ROBOTS: Almost every wife in Stepford, Connecticut
QUOTE: “I won’t be here when you get back! … There’ll be somebody with my name! And she’ll cook and clean like crazy, but she won’t be me! … She’ll be like one of those robots in Disneyland!”
—Joanna Eberhardt, a new arrival to Stepford, trying to explain her conspiracy theory to a psychiatrist.
Robot movies often terrify, none perhaps in the manner of The Stepford Wives, which explored a man’s ideal mate and a feminist’s worst nightmare. This film introduced a completely new robot concept to the big screen: a human reproduction equal parts Doris Day and Playboy Bunny. For female moviegoers still reeling from Betty Friedan’s book The Feminine Mystique, these household sexbots are the ultimate enemy, wholly consumed by vanity, cleanliness, cooking and pleasure. What’s worse, these robo-Barbies look so realistic their own children don’t even notice the difference.
Imagine the horror of liberated mother and wife Joanna Eberhardt, who reluctantly leaves Manhattan to settle down in suburban Stepford, Conn., with her husband and two kids. Joanna blames water contamination for the hyper-domestic behavior until she watches one of her neighbors malfunction — freakishly repeating the same household task over and over again (while eerily simulating the tedious repetition of domestic chores).
But the Stepford robots are not the real enemy, men are the true problem — the Stepford husbands to be exact. While the men belong to the Stepford Men’s Association, the women belong nowhere. In this film, if you’re a woman (human or otherwise), you’re doomed.
The Odd Couple

ROBOTS: C-3PO and R2-D2
QUOTE: “It wasn’t my fault, sir, please don’t deactivate me. I told R2-D2 not to go, but he’s faulty, malfunctioning.
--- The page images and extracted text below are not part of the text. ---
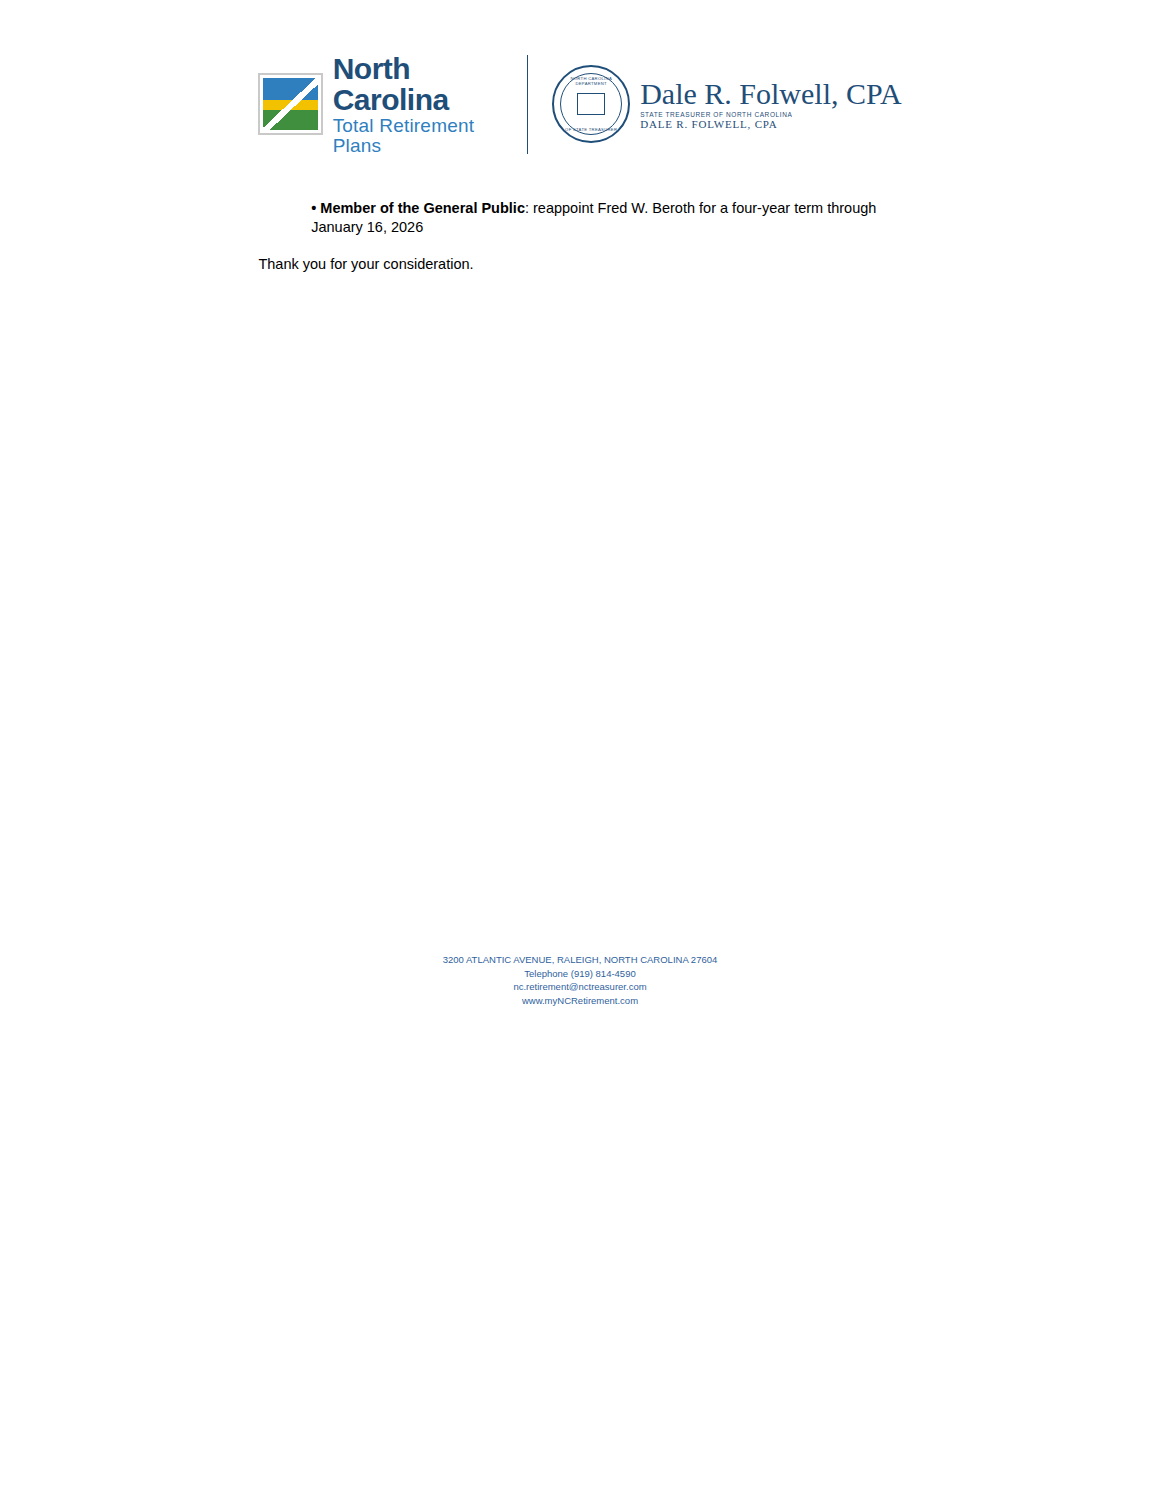North Carolina
Total Retirement Plans
NORTH CAROLINA DEPARTMENT
OF STATE TREASURER
Dale R. Folwell, CPA
STATE TREASURER OF NORTH CAROLINA
DALE R. FOLWELL, CPA
• Member of the General Public: reappoint Fred W. Beroth for a four-year term through January 16, 2026
Thank you for your consideration.
3200 ATLANTIC AVENUE, RALEIGH, NORTH CAROLINA 27604
Telephone (919) 814-4590
nc.retirement@nctreasurer.com
www.myNCRetirement.com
Kept babbling on about his mission.”
—C-3PO to Luke Skywalker after R2-D2 escapes to search for Obi-Wan Kenobi and deliver Princess Leia’s message.
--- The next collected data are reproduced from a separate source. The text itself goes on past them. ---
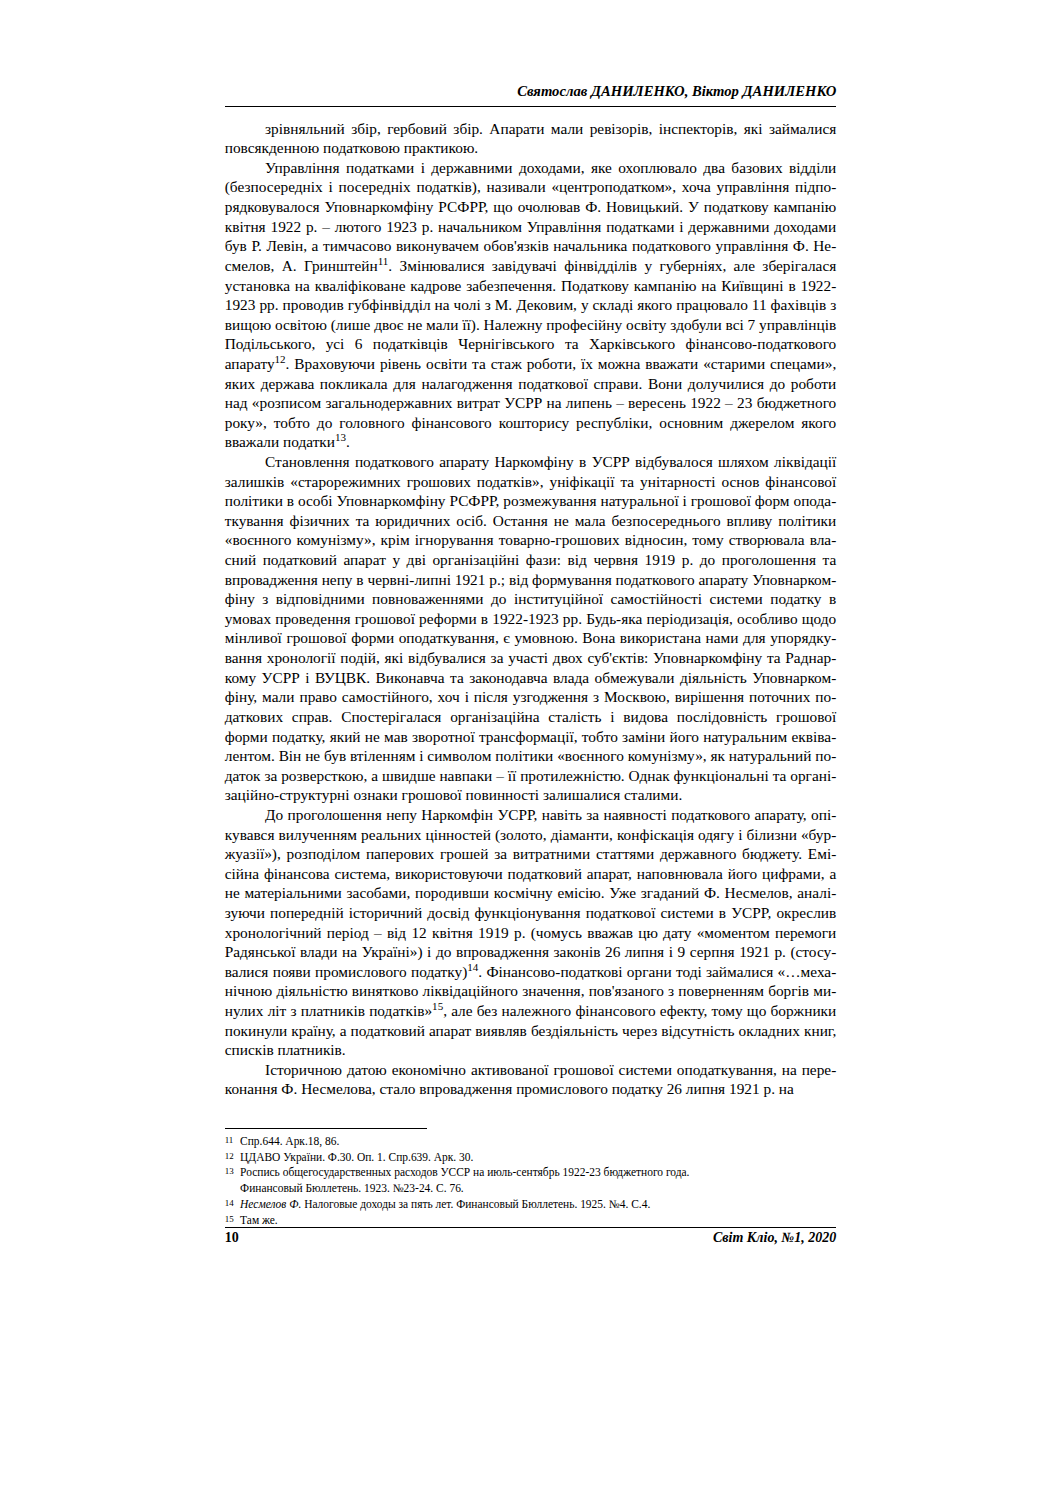Святослав ДАНИЛЕНКО, Віктор ДАНИЛЕНКО
зрівняльний збір, гербовий збір. Апарати мали ревізорів, інспекторів, які займалися повсякденною податковою практикою.
Управління податками і державними доходами, яке охоплювало два базових відділи (безпосередніх і посередніх податків), називали «центроподатком», хоча управління підпорядковувалося Уповнаркомфіну РСФРР, що очолював Ф. Новицький. У податкову кампанію квітня 1922 р. – лютого 1923 р. начальником Управління податками і державними доходами був Р. Левін, а тимчасово виконувачем обов'язків начальника податкового управління Ф. Несмелов, А. Гринштейн11. Змінювалися завідувачі фінвідділів у губерніях, але зберігалася установка на кваліфіковане кадрове забезпечення. Податкову кампанію на Київщині в 1922-1923 рр. проводив губфінвідділ на чолі з М. Дековим, у складі якого працювало 11 фахівців з вищою освітою (лише двоє не мали її). Належну професійну освіту здобули всі 7 управлінців Подільського, усі 6 податківців Чернігівського та Харківського фінансово-податкового апарату12. Враховуючи рівень освіти та стаж роботи, їх можна вважати «старими спецами», яких держава покликала для налагодження податкової справи. Вони долучилися до роботи над «розписом загальнодержавних витрат УСРР на липень – вересень 1922 – 23 бюджетного року», тобто до головного фінансового кошторису республіки, основним джерелом якого вважали податки13.
Становлення податкового апарату Наркомфіну в УСРР відбувалося шляхом ліквідації залишків «старорежимних грошових податків», уніфікації та унітарності основ фінансової політики в особі Уповнаркомфіну РСФРР, розмежування натуральної і грошової форм оподаткування фізичних та юридичних осіб. Остання не мала безпосереднього впливу політики «воєнного комунізму», крім ігнорування товарно-грошових відносин, тому створювала власний податковий апарат у дві організаційні фази: від червня 1919 р. до проголошення та впровадження непу в червні-липні 1921 р.; від формування податкового апарату Уповнаркомфіну з відповідними повноваженнями до інституційної самостійності системи податку в умовах проведення грошової реформи в 1922-1923 рр. Будь-яка періодизація, особливо щодо мінливої грошової форми оподаткування, є умовною. Вона використана нами для упорядкування хронології подій, які відбувалися за участі двох суб'єктів: Уповнаркомфіну та Раднаркому УСРР і ВУЦВК. Виконавча та законодавча влада обмежували діяльність Уповнаркомфіну, мали право самостійного, хоч і після узгодження з Москвою, вирішення поточних податкових справ. Спостерігалася організаційна сталість і видова послідовність грошової форми податку, який не мав зворотної трансформації, тобто заміни його натуральним еквівалентом. Він не був втіленням і символом політики «воєнного комунізму», як натуральний податок за розверсткою, а швидше навпаки – її протилежністю. Однак функціональні та організаційно-структурні ознаки грошової повинності залишалися сталими.
До проголошення непу Наркомфін УСРР, навіть за наявності податкового апарату, опікувався вилученням реальних цінностей (золото, діаманти, конфіскація одягу і білизни «буржуазії»), розподілом паперових грошей за витратними статтями державного бюджету. Емісійна фінансова система, використовуючи податковий апарат, наповнювала його цифрами, а не матеріальними засобами, породивши космічну емісію. Уже згаданий Ф. Несмелов, аналізуючи попередній історичний досвід функціонування податкової системи в УСРР, окреслив хронологічний період – від 12 квітня 1919 р. (чомусь вважав цю дату «моментом перемоги Радянської влади на Україні») і до впровадження законів 26 липня і 9 серпня 1921 р. (стосувалися появи промислового податку)14. Фінансово-податкові органи тоді займалися «…механічною діяльністю винятково ліквідаційного значення, пов'язаного з поверненням боргів минулих літ з платників податків»15, але без належного фінансового ефекту, тому що боржники покинули країну, а податковий апарат виявляв бездіяльність через відсутність окладних книг, списків платників.
Історичною датою економічно активованої грошової системи оподаткування, на переконання Ф. Несмелова, стало впровадження промислового податку 26 липня 1921 р. на
11 Спр.644. Арк.18, 86.
12 ЦДАВО України. Ф.30. Оп. 1. Спр.639. Арк. 30.
13 Роспись общегосударственных расходов УССР на июль-сентябрь 1922-23 бюджетного года.
Финансовый Бюллетень. 1923. №23-24. С. 76.
14 Несмелов Ф. Налоговые доходы за пять лет. Финансовый Бюллетень. 1925. №4. С.4.
15 Там же.
10 Світ Кліо, №1, 2020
While many robot tales aim to instill robo-phobia, the first installment of Star Wars treated audiences to a softer and completely humorous side of their mechanical personalities with the quaint and quirky relationship of the ‘droid’ characters R2-D2 and C-3PO. At first glance, they are an unusual pair — the robot equivalent of Bert and Ernie. With a spindly gold body and the gait of a toddler, Threepio plays the anxious prude complete with prissy, butler-esque speech, while Artoo, a squat, blue and silver barrel, is the robot’s robot, a courageous fixer who talks in a digital symphony of chirps and whistles.
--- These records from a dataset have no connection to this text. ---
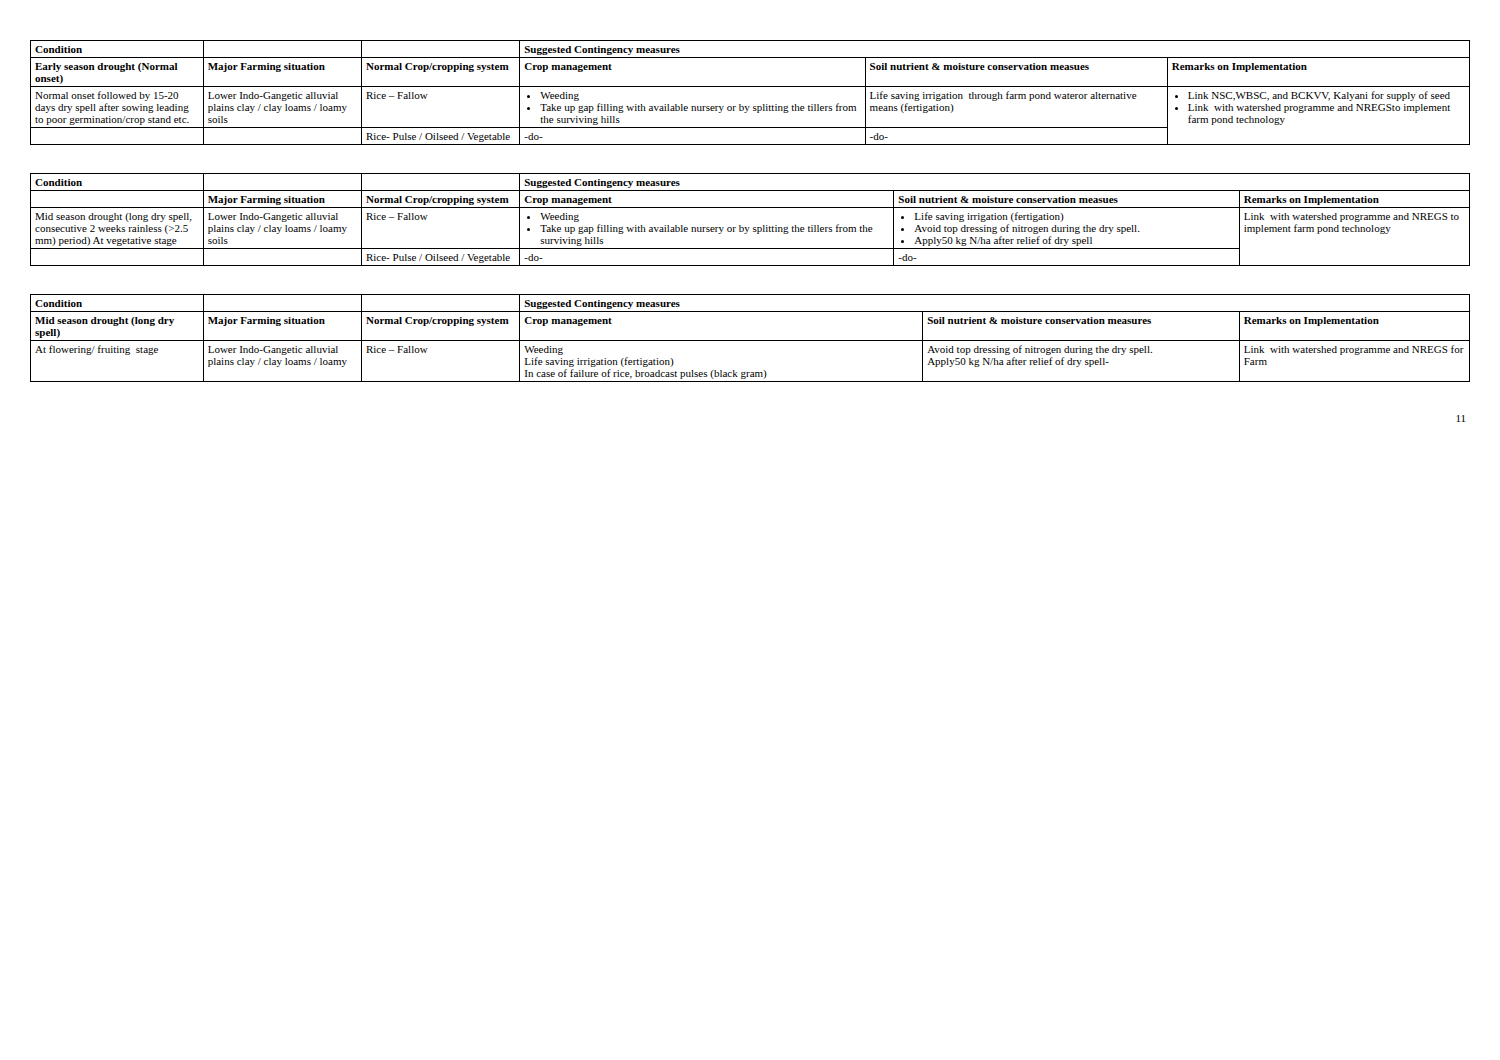| Condition | | | Suggested Contingency measures |
| Early season drought (Normal onset) | Major Farming situation | Normal Crop/cropping system | Crop management | Soil nutrient & moisture conservation measues | Remarks on Implementation |
| Normal onset followed by 15-20 days dry spell after sowing leading to poor germination/crop stand etc. | Lower Indo-Gangetic alluvial plains clay / clay loams / loamy soils | Rice – Fallow | Weeding Take up gap filling with available nursery or by splitting the tillers from the surviving hills | Life saving irrigation through farm pond wateror alternative means (fertigation) | Link NSC,WBSC, and BCKVV, Kalyani for supply of seed Link with watershed programme and NREGSto implement farm pond technology |
| | | Rice- Pulse / Oilseed / Vegetable | -do- | -do- |
| Condition | | | Suggested Contingency measures |
| | Major Farming situation | Normal Crop/cropping system | Crop management | Soil nutrient & moisture conservation measues | Remarks on Implementation |
| Mid season drought (long dry spell, consecutive 2 weeks rainless (>2.5 mm) period) At vegetative stage | Lower Indo-Gangetic alluvial plains clay / clay loams / loamy soils | Rice – Fallow | Weeding Take up gap filling with available nursery or by splitting the tillers from the surviving hills | Life saving irrigation (fertigation) Avoid top dressing of nitrogen during the dry spell. Apply50 kg N/ha after relief of dry spell | Link with watershed programme and NREGS to implement farm pond technology |
| | | Rice- Pulse / Oilseed / Vegetable | -do- | -do- |
| Condition | | | Suggested Contingency measures |
| Mid season drought (long dry spell) | Major Farming situation | Normal Crop/cropping system | Crop management | Soil nutrient & moisture conservation measures | Remarks on Implementation |
| At flowering/ fruiting stage | Lower Indo-Gangetic alluvial plains clay / clay loams / loamy | Rice – Fallow | Weeding Life saving irrigation (fertigation) In case of failure of rice, broadcast pulses (black gram) | Avoid top dressing of nitrogen during the dry spell. Apply50 kg N/ha after relief of dry spell- | Link with watershed programme and NREGS for Farm |
11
It’s chatterbox vs. music box, and this dynamic provides comfort and comic relief throughout the Star Wars films — their constant bickering reminiscent of our own delightfully dysfunctional relationships. When a badly damaged Artoo is rescued in the film, Threepio pleads with Han Solo: “You must repair him, sir! If any of my circuits or gears will help, I’ll gladly donate them.” Threepio is willing to give up his virtual kidneys for Artoo — now that’s love.